#### [Information given]

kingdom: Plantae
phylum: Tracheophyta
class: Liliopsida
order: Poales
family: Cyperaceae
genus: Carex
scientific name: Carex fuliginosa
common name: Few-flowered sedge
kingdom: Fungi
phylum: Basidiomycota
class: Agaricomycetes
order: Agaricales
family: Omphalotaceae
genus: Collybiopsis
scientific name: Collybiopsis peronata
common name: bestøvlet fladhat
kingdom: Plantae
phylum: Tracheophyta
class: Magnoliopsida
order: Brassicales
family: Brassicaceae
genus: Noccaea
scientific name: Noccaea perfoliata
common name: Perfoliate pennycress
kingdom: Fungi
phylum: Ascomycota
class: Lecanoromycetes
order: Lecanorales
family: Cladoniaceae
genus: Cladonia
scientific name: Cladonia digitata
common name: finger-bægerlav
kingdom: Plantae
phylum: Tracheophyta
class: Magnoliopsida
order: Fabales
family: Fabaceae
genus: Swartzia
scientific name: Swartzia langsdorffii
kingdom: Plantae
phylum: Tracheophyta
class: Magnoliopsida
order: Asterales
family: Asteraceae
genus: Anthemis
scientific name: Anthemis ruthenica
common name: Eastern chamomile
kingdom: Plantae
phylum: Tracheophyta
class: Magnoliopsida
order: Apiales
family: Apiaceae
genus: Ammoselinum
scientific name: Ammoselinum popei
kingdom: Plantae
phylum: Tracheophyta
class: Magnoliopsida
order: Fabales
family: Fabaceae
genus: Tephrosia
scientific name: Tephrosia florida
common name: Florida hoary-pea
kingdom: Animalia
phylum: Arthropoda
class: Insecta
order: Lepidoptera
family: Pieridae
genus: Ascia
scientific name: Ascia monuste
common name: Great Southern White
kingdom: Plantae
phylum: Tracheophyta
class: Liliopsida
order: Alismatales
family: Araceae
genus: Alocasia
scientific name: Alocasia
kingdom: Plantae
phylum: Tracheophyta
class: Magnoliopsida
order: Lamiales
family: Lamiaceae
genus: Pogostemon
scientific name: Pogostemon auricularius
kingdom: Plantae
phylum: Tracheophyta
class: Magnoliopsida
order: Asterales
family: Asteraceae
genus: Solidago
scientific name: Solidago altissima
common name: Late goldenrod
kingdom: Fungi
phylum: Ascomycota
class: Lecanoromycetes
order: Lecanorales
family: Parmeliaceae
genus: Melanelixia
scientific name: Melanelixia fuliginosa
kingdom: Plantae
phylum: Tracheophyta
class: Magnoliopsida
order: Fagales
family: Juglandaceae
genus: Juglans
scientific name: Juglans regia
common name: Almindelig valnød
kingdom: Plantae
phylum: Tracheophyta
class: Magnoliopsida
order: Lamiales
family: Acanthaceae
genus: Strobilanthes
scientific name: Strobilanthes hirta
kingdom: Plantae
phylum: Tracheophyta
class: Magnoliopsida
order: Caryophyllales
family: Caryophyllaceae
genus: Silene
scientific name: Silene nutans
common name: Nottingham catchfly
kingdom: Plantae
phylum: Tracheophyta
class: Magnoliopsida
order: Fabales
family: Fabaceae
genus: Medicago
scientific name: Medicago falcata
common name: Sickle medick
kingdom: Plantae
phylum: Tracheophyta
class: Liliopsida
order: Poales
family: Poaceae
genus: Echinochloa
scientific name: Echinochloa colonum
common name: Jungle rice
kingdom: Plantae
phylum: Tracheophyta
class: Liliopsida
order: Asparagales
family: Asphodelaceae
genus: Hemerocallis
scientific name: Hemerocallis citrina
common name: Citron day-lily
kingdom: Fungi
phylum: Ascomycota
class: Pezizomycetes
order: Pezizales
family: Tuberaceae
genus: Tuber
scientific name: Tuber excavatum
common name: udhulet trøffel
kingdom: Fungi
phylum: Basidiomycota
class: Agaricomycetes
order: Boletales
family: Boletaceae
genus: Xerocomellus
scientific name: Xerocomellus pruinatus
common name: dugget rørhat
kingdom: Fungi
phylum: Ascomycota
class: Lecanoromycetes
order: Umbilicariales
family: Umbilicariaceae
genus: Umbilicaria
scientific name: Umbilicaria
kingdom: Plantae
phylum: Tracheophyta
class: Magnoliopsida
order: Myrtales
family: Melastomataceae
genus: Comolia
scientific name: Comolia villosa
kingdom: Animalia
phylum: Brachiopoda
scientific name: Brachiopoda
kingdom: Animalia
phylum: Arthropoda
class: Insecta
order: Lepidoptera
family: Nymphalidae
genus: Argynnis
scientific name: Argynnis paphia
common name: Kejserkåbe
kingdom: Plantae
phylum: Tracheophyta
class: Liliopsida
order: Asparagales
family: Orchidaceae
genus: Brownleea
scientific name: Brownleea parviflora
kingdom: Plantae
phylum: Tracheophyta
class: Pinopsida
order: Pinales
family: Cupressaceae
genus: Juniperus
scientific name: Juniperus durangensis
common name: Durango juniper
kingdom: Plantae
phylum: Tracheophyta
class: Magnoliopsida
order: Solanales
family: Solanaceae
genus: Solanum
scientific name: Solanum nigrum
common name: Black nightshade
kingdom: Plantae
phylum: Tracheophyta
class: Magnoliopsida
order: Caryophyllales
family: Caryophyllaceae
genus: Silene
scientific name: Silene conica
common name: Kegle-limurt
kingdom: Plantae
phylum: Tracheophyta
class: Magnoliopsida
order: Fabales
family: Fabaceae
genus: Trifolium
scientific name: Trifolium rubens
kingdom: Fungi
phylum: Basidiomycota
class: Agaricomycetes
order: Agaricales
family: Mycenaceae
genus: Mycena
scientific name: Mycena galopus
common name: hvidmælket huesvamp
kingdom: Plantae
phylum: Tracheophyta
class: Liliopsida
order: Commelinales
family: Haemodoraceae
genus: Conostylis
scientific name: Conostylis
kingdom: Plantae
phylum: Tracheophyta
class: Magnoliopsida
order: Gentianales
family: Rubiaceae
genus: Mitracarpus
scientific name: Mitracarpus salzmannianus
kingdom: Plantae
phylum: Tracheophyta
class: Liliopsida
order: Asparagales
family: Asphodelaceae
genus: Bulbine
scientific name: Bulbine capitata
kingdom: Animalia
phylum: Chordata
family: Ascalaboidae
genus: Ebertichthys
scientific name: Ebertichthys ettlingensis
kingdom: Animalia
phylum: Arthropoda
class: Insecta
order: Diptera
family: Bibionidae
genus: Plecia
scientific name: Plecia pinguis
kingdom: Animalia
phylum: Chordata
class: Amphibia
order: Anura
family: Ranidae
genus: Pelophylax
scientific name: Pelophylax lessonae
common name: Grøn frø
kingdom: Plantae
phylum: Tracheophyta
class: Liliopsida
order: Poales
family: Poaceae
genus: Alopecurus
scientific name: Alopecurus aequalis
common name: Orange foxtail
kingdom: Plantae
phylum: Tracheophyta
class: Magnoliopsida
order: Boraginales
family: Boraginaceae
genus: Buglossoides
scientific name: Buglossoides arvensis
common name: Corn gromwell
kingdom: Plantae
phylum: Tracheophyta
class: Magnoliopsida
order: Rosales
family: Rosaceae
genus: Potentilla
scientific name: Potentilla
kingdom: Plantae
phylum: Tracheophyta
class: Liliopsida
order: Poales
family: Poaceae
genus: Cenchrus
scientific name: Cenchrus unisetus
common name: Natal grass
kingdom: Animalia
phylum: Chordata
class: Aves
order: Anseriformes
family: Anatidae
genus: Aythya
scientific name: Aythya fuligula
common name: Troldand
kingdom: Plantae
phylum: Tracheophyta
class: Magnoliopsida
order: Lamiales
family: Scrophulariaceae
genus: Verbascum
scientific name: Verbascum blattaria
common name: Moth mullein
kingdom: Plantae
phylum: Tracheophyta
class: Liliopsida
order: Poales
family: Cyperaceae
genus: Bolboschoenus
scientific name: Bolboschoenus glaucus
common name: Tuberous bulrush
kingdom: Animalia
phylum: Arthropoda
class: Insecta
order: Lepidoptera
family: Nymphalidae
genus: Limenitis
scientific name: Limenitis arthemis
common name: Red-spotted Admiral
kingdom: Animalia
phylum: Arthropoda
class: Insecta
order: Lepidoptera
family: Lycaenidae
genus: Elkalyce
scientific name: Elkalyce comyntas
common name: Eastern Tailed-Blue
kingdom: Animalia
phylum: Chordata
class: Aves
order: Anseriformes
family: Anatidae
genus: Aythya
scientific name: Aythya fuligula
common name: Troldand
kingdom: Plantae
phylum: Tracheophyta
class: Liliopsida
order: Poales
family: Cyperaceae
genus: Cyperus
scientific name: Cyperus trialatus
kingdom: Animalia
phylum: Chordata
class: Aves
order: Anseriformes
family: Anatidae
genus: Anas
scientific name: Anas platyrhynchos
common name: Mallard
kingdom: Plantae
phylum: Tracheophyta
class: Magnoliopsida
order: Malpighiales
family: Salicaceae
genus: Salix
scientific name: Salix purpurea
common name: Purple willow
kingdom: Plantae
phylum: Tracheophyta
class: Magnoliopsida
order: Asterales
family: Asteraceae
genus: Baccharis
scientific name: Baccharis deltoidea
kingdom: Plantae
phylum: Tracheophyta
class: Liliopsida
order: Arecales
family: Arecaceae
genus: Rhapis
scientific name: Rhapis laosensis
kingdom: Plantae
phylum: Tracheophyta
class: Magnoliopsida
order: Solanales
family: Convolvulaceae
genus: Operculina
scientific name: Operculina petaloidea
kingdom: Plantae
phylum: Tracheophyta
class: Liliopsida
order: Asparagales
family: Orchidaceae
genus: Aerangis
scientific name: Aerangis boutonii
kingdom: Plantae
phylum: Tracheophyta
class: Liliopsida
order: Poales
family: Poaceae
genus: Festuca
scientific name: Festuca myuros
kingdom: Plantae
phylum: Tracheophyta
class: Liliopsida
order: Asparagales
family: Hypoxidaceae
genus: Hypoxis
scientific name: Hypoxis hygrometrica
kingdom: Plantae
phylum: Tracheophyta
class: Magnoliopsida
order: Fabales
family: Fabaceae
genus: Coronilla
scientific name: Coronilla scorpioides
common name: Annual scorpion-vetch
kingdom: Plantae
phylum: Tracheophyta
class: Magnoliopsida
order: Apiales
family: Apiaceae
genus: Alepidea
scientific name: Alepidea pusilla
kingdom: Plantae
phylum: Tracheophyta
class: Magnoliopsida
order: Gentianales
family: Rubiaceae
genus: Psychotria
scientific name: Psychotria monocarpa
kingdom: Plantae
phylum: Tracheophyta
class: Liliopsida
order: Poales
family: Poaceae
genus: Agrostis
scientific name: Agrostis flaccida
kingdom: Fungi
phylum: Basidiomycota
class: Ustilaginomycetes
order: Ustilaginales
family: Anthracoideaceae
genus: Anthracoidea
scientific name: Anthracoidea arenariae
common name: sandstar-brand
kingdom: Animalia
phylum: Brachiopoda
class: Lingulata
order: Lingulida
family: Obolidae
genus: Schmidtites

#### [Problem description]
Please rewrite the material as a Markdown table with the columns "Row" and "Text", numbering each row and leaving out any blank lines. Begin at the line that has "common name: Annual scorpion-vetch" and stop after the last line of the material.

#### [Solution for this problem]
| Row | Text |
|---|---|
| 1 | common name: Annual scorpion-vetch |
| 2 | kingdom: Plantae |
| 3 | phylum: Tracheophyta |
| 4 | class: Magnoliopsida |
| 5 | order: Apiales |
| 6 | family: Apiaceae |
| 7 | genus: Alepidea |
| 8 | scientific name: Alepidea pusilla |
| 9 | kingdom: Plantae |
| 10 | phylum: Tracheophyta |
| 11 | class: Magnoliopsida |
| 12 | order: Gentianales |
| 13 | family: Rubiaceae |
| 14 | genus: Psychotria |
| 15 | scientific name: Psychotria monocarpa |
| 16 | kingdom: Plantae |
| 17 | phylum: Tracheophyta |
| 18 | class: Liliopsida |
| 19 | order: Poales |
| 20 | family: Poaceae |
| 21 | genus: Agrostis |
| 22 | scientific name: Agrostis flaccida |
| 23 | kingdom: Fungi |
| 24 | phylum: Basidiomycota |
| 25 | class: Ustilaginomycetes |
| 26 | order: Ustilaginales |
| 27 | family: Anthracoideaceae |
| 28 | genus: Anthracoidea |
| 29 | scientific name: Anthracoidea arenariae |
| 30 | common name: sandstar-brand |
| 31 | kingdom: Animalia |
| 32 | phylum: Brachiopoda |
| 33 | class: Lingulata |
| 34 | order: Lingulida |
| 35 | family: Obolidae |
| 36 | genus: Schmidtites |